Scheme function for building list of even integers

Question

I am trying to write a function in Scheme that takes a list as an argument and returns a list containing only the even integers from the argument list. After working through the problem, this is what I have come up with:

(define (even-list n)
    (if (even? car(n))
        (cons car(n) even-list(cdr(n)))
        (even-list cdr(n))
    )
)

To test my function even-list I have built a small list to pass as the argument to the function. However, when I run the code below, all that happens is that the list is outputted:

even-list (list 1 2 3 4 5 6 7 8 9 10)

It almost seems like it isn't even calling the function, as I replaced the then clause with "even" and "even" was never outputted. Any ideas?

Answer 1

Note that scheme/racket uses prefix notation, whereby any procedure being applied gets wrapped around opening and closing brackets (function-name arg1 arg2 ...) .

This means that car(n) , cdr(n) , even-list(...) etc. are invalid syntax, and should be replaced with (car n) , (cdr n) , (even-list ...) etc. respectively.
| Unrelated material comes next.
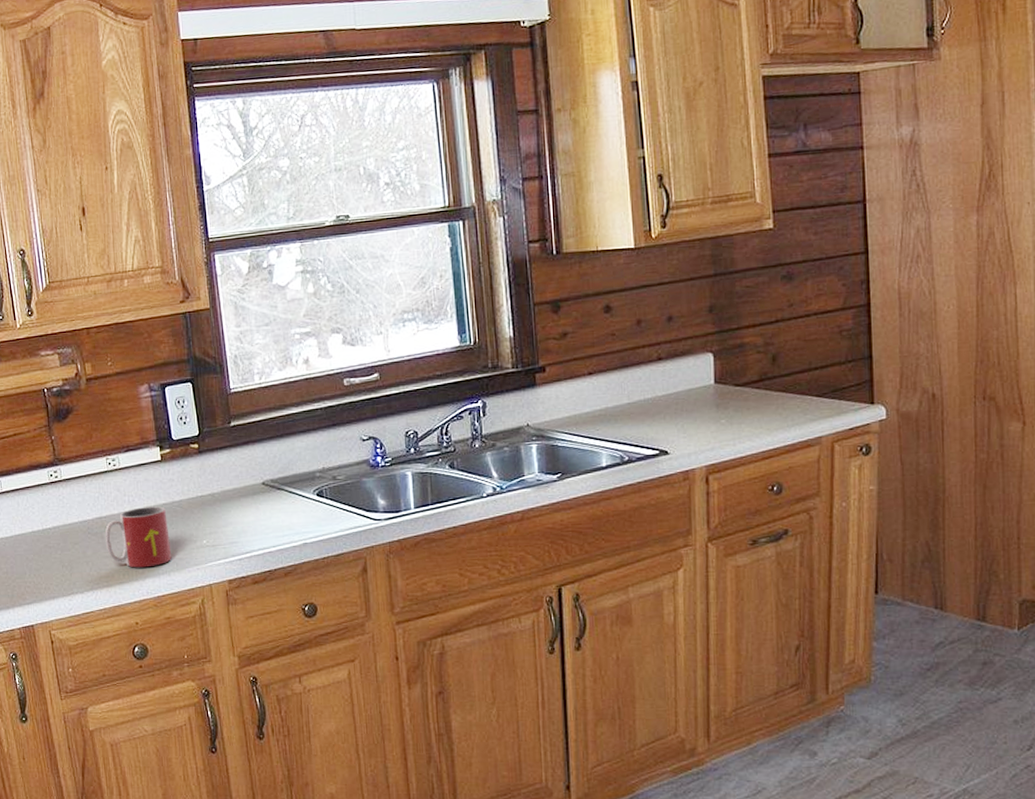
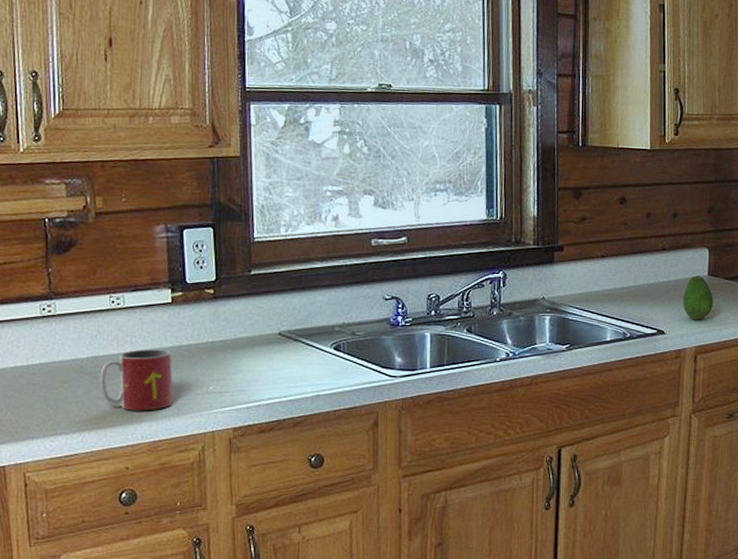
fruit: none [687,384,723,436] -> present [683,275,713,320]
This is also why you are not seeing any changes in output when making modifications to your procedure even-list , because with simply writing

even-list (list 1 2 3 4 5 6 7 8 9 10)

you are calling an identifier ( even-list ) which may/may not be bound (in this case it is bound with the function definition), and the expression (list 1 2 3 4 5 6 7 8 9 10) . This expression is what is returning your list output, and any changes you make within even-list will not be reflected on this list, since you have not actually passed it as an argument to a procedure, but rather simply applied it using the list built-in procedure.

Once you fix the line to:

(even-list (list 1 2 3 4 5 6 7 8 9 10))

you will start to notice errors that stem from your procedure logic. For example, your recursive function has no base case, meaning that as the function recurses through the list, when it reaches a list of zero elements '() , it still attemps to apply (car n) , which is a contract violation on car since it is expecting a pair? for an argument.

Consider the following:

(define (even-list lst)
  (cond
    ((null? lst) empty)                           ; base case (empty? list)
    ((even? (car lst))                            ; even? first element
     (cons (car lst) (even-list (cdr lst))))   
    (else (even-list (cdr lst)))))

or, using built-in filter procedure:

(define (even-list lst)
  (filter even? lst))